## DATA IN THIS EXERCISE
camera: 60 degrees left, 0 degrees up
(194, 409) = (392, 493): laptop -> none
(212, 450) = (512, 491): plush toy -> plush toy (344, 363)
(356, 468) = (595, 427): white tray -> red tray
--
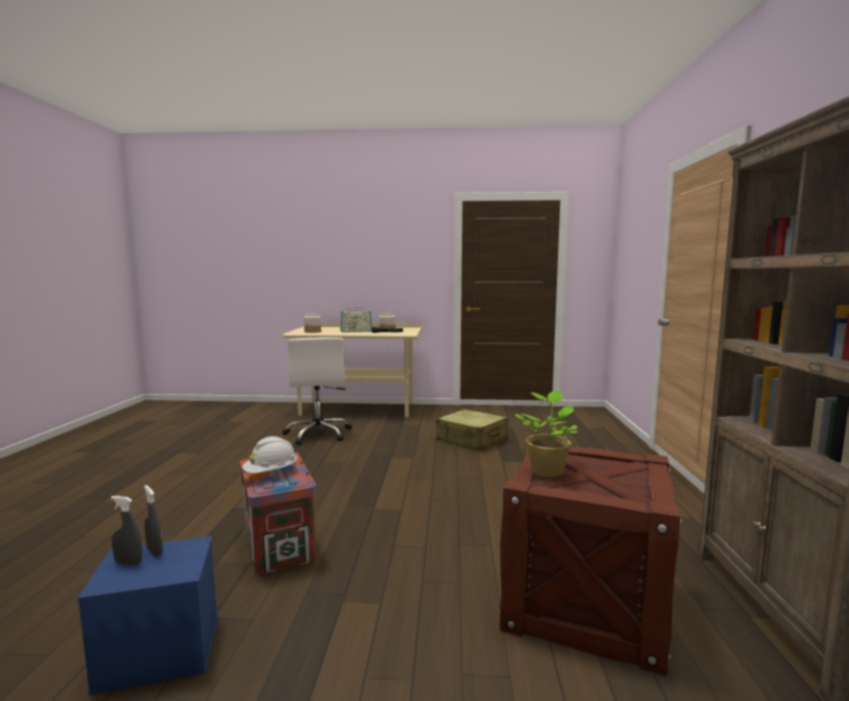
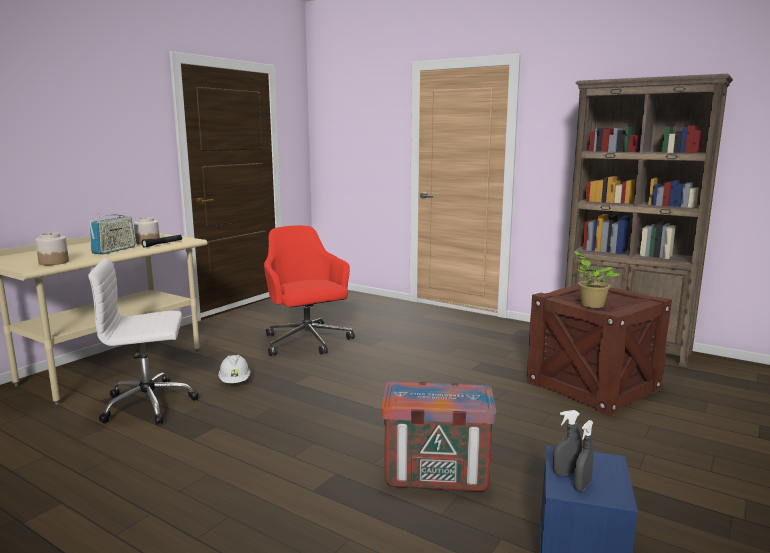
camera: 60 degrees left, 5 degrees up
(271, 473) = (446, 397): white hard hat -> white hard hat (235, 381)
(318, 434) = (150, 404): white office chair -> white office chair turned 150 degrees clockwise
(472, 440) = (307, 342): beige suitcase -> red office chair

## EXERCISE GOAL
What is the number of lines in the data holding the word "office"? Reply with that number only.

## SOLUTION TO THIS EXERCISE
2